__Pixel coordinate tracking data__.
=== Begin Enclosure ===

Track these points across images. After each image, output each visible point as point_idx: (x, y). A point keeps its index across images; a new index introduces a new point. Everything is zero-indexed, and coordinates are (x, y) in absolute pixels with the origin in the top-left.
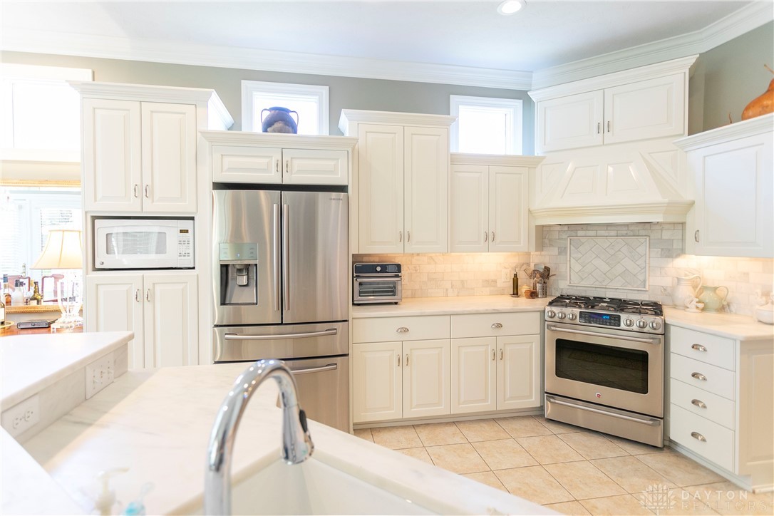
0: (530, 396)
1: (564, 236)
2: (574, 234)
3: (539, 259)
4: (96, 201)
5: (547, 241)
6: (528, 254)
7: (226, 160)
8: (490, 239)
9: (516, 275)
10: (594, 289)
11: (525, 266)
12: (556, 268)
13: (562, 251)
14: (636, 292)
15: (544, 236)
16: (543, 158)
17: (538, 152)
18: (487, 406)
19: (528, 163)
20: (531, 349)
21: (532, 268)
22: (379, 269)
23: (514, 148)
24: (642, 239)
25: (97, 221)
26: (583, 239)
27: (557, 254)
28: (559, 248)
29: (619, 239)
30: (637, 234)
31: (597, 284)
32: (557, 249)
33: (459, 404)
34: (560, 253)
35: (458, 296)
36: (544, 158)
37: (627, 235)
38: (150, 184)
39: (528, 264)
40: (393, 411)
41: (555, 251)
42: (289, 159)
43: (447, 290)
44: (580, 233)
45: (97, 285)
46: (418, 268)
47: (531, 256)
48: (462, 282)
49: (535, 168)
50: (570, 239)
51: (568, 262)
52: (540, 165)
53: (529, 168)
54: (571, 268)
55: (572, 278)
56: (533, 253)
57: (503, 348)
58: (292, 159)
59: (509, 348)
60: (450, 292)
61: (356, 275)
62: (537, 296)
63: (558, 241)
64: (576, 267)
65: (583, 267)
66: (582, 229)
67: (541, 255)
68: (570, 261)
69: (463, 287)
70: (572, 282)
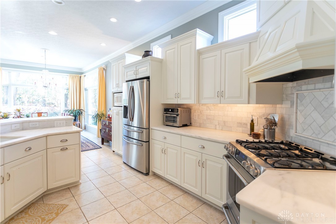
0: (221, 199)
4: (113, 89)
5: (284, 96)
7: (128, 73)
8: (221, 96)
9: (252, 121)
12: (289, 119)
13: (292, 104)
20: (222, 168)
22: (170, 110)
25: (114, 94)
26: (306, 93)
27: (290, 107)
28: (291, 101)
32: (290, 102)
33: (184, 183)
35: (222, 130)
40: (162, 172)
41: (287, 105)
43: (216, 125)
45: (113, 110)
46: (202, 112)
47: (277, 108)
48: (224, 122)
49: (257, 41)
50: (297, 94)
51: (294, 114)
52: (259, 38)
53: (250, 43)
54: (297, 119)
55: (297, 129)
56: (278, 106)
57: (205, 161)
58: (138, 69)
59: (208, 162)
60: (218, 126)
61: (165, 112)
62: (264, 138)
63: (290, 95)
64: (301, 119)
65: (305, 119)
66: (305, 84)
67: (281, 107)
68: (297, 113)
69: (225, 126)
70: (297, 132)
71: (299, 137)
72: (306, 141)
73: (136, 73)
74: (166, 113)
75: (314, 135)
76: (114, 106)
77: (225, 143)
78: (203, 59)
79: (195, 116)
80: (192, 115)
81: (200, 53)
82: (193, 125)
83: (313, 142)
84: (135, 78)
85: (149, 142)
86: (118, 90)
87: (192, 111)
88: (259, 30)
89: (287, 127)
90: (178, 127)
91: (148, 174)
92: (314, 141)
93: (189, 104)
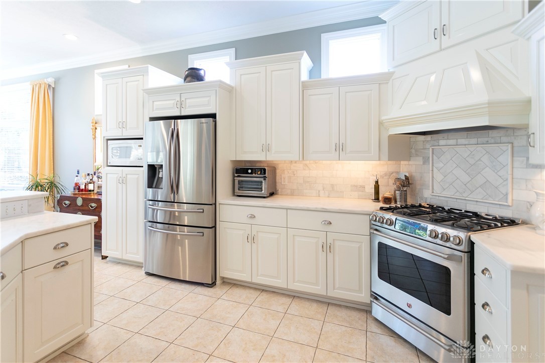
0: (360, 291)
2: (437, 144)
3: (408, 169)
4: (107, 131)
5: (413, 151)
6: (398, 163)
7: (155, 103)
8: (340, 149)
9: (377, 182)
10: (455, 200)
11: (394, 174)
12: (421, 177)
13: (426, 161)
14: (498, 206)
18: (318, 289)
20: (360, 248)
22: (250, 171)
24: (503, 147)
25: (109, 141)
26: (444, 149)
27: (422, 163)
28: (423, 157)
29: (479, 148)
30: (499, 142)
31: (457, 196)
32: (422, 158)
33: (294, 282)
34: (424, 163)
35: (328, 197)
36: (393, 73)
37: (487, 143)
38: (125, 121)
40: (245, 275)
41: (418, 161)
42: (184, 100)
43: (319, 191)
45: (107, 174)
46: (295, 173)
47: (401, 166)
48: (332, 186)
49: (387, 83)
50: (433, 149)
51: (431, 172)
52: (391, 80)
53: (379, 84)
54: (433, 177)
55: (434, 188)
56: (402, 162)
57: (332, 243)
58: (186, 99)
59: (337, 243)
60: (322, 193)
61: (236, 175)
62: (396, 202)
63: (422, 150)
64: (438, 177)
65: (445, 177)
66: (444, 139)
67: (409, 165)
68: (433, 170)
69: (333, 190)
70: (434, 192)
71: (437, 198)
72: (447, 201)
73: (181, 106)
74: (239, 176)
75: (458, 194)
76: (109, 164)
77: (366, 213)
78: (309, 95)
79: (283, 179)
80: (278, 178)
81: (305, 86)
82: (280, 193)
83: (456, 202)
84: (177, 114)
85: (215, 227)
86: (123, 135)
87: (278, 171)
88: (390, 71)
89: (418, 187)
90: (264, 197)
91: (214, 284)
92: (458, 200)
93: (273, 161)
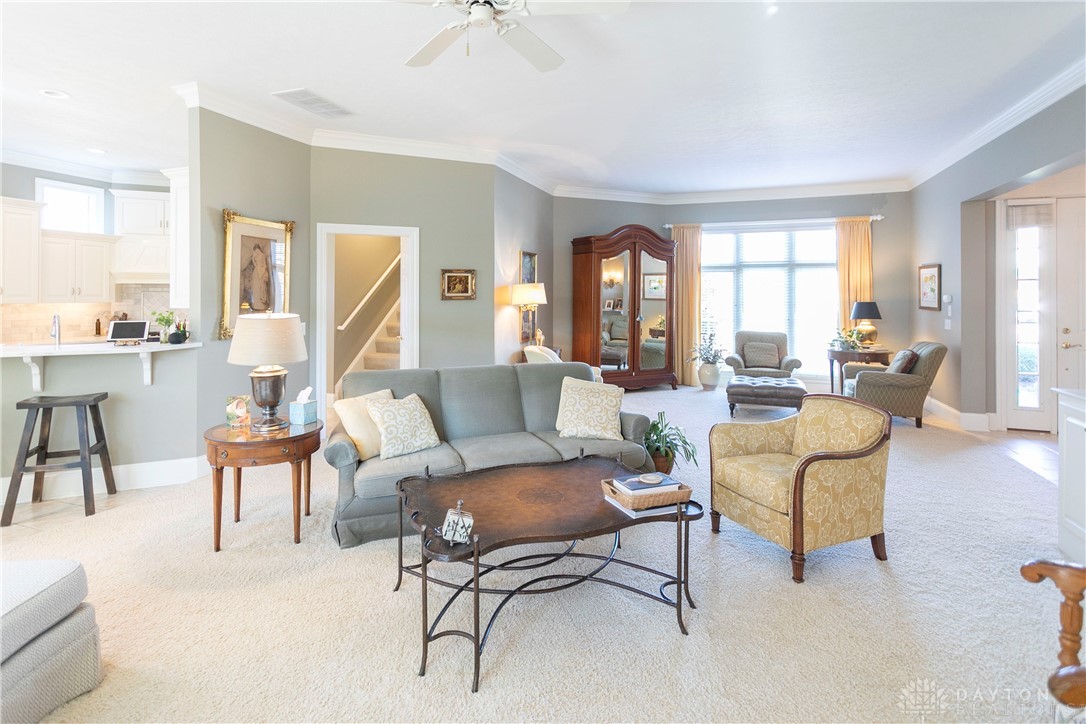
1: (139, 291)
2: (146, 291)
3: (119, 308)
5: (124, 295)
6: (109, 304)
8: (76, 293)
9: (98, 320)
11: (106, 312)
12: (133, 314)
13: (137, 302)
15: (122, 291)
16: (121, 237)
17: (117, 233)
19: (109, 239)
21: (113, 314)
23: (98, 228)
28: (134, 300)
34: (135, 303)
39: (109, 312)
41: (132, 302)
44: (151, 289)
53: (110, 243)
63: (133, 294)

=== End Enclosure ===

__What you will do__.
When you copy the data above, reproduce each line exactly and skip every image.

__Solution__.
Track these points across images. After each image, output each visible point as point_idx: (x, y). A point keeps its index across images; a new index introduces a new point. Everything is zero-indexed, and coordinates are (x, y) in absolute pixels with the origin in the top-left.
0: (530, 396)
1: (564, 236)
2: (574, 234)
3: (539, 259)
4: (96, 201)
5: (547, 241)
6: (528, 254)
7: (226, 160)
8: (490, 239)
9: (516, 275)
10: (594, 289)
11: (525, 266)
12: (556, 268)
13: (562, 251)
14: (636, 292)
15: (544, 236)
16: (543, 158)
17: (538, 152)
18: (487, 406)
19: (528, 163)
20: (531, 349)
21: (532, 268)
22: (379, 269)
23: (514, 148)
24: (642, 239)
25: (97, 221)
26: (583, 239)
27: (557, 254)
28: (559, 248)
29: (619, 239)
30: (637, 234)
31: (597, 284)
32: (557, 249)
33: (459, 404)
34: (560, 253)
35: (458, 296)
36: (544, 158)
37: (627, 235)
38: (150, 184)
39: (528, 264)
40: (393, 411)
41: (555, 251)
42: (289, 159)
43: (447, 290)
44: (580, 233)
45: (97, 285)
46: (418, 268)
47: (531, 256)
48: (462, 282)
49: (535, 168)
50: (570, 239)
51: (568, 262)
52: (540, 165)
53: (529, 168)
54: (571, 268)
55: (572, 278)
56: (533, 253)
57: (503, 348)
58: (292, 159)
59: (509, 348)
60: (450, 292)
61: (356, 275)
62: (537, 296)
63: (558, 241)
64: (576, 267)
65: (583, 267)
66: (582, 229)
67: (541, 255)
68: (570, 261)
69: (463, 287)
70: (572, 282)
0: (221, 199)
4: (113, 89)
5: (284, 96)
7: (128, 73)
8: (221, 96)
9: (252, 121)
12: (289, 119)
13: (292, 104)
20: (222, 168)
22: (170, 110)
25: (114, 94)
26: (306, 93)
27: (290, 107)
28: (291, 101)
32: (290, 102)
33: (184, 183)
35: (222, 130)
40: (162, 172)
41: (287, 105)
43: (216, 125)
45: (113, 110)
46: (202, 112)
47: (277, 108)
48: (224, 122)
49: (257, 41)
50: (297, 94)
51: (294, 114)
52: (259, 38)
53: (250, 43)
54: (297, 119)
55: (297, 129)
56: (278, 106)
57: (205, 161)
58: (138, 69)
59: (208, 162)
60: (218, 126)
61: (165, 112)
62: (264, 138)
63: (290, 95)
64: (301, 119)
65: (305, 119)
66: (305, 84)
67: (281, 107)
68: (297, 113)
69: (225, 126)
70: (297, 132)
71: (299, 137)
72: (306, 141)
73: (136, 73)
74: (166, 113)
75: (314, 135)
76: (114, 106)
77: (225, 143)
78: (203, 59)
79: (195, 116)
80: (192, 115)
81: (200, 53)
82: (193, 125)
83: (313, 142)
84: (135, 78)
85: (149, 142)
86: (118, 90)
87: (192, 111)
88: (259, 30)
89: (287, 127)
90: (178, 127)
91: (148, 174)
92: (314, 141)
93: (189, 104)
0: (360, 291)
2: (437, 144)
3: (408, 169)
4: (107, 131)
5: (413, 151)
6: (398, 163)
7: (155, 103)
8: (340, 149)
9: (377, 182)
10: (455, 200)
11: (394, 174)
12: (421, 177)
13: (426, 161)
14: (498, 206)
18: (318, 289)
20: (360, 248)
22: (250, 171)
24: (503, 147)
25: (109, 141)
26: (444, 149)
27: (422, 163)
28: (423, 157)
29: (479, 148)
30: (499, 142)
31: (457, 196)
32: (422, 158)
33: (294, 282)
34: (424, 163)
35: (328, 197)
36: (393, 73)
37: (487, 143)
38: (125, 121)
40: (245, 275)
41: (418, 161)
42: (184, 100)
43: (319, 191)
45: (107, 174)
46: (295, 173)
47: (401, 166)
48: (332, 186)
49: (387, 83)
50: (433, 149)
51: (431, 172)
52: (391, 80)
53: (379, 84)
54: (433, 177)
55: (434, 188)
56: (402, 162)
57: (332, 243)
58: (186, 99)
59: (337, 243)
60: (322, 193)
61: (236, 175)
62: (396, 202)
63: (422, 150)
64: (438, 177)
65: (445, 177)
66: (444, 139)
67: (409, 165)
68: (433, 170)
69: (333, 190)
70: (434, 192)
71: (437, 198)
72: (447, 201)
73: (181, 106)
74: (239, 176)
75: (458, 194)
76: (109, 164)
77: (366, 213)
78: (309, 95)
79: (283, 179)
80: (278, 178)
81: (305, 86)
82: (280, 193)
83: (456, 202)
84: (177, 114)
85: (215, 227)
86: (123, 135)
87: (278, 171)
88: (390, 71)
89: (418, 187)
90: (264, 197)
91: (214, 284)
92: (458, 200)
93: (273, 161)
1: (139, 291)
2: (146, 291)
3: (119, 308)
5: (124, 295)
6: (109, 304)
8: (76, 293)
9: (98, 320)
11: (106, 312)
12: (133, 314)
13: (137, 302)
15: (122, 291)
16: (121, 237)
17: (117, 233)
19: (109, 239)
21: (113, 314)
23: (98, 228)
28: (134, 300)
34: (135, 303)
39: (109, 312)
41: (132, 302)
44: (151, 289)
53: (110, 243)
63: (133, 294)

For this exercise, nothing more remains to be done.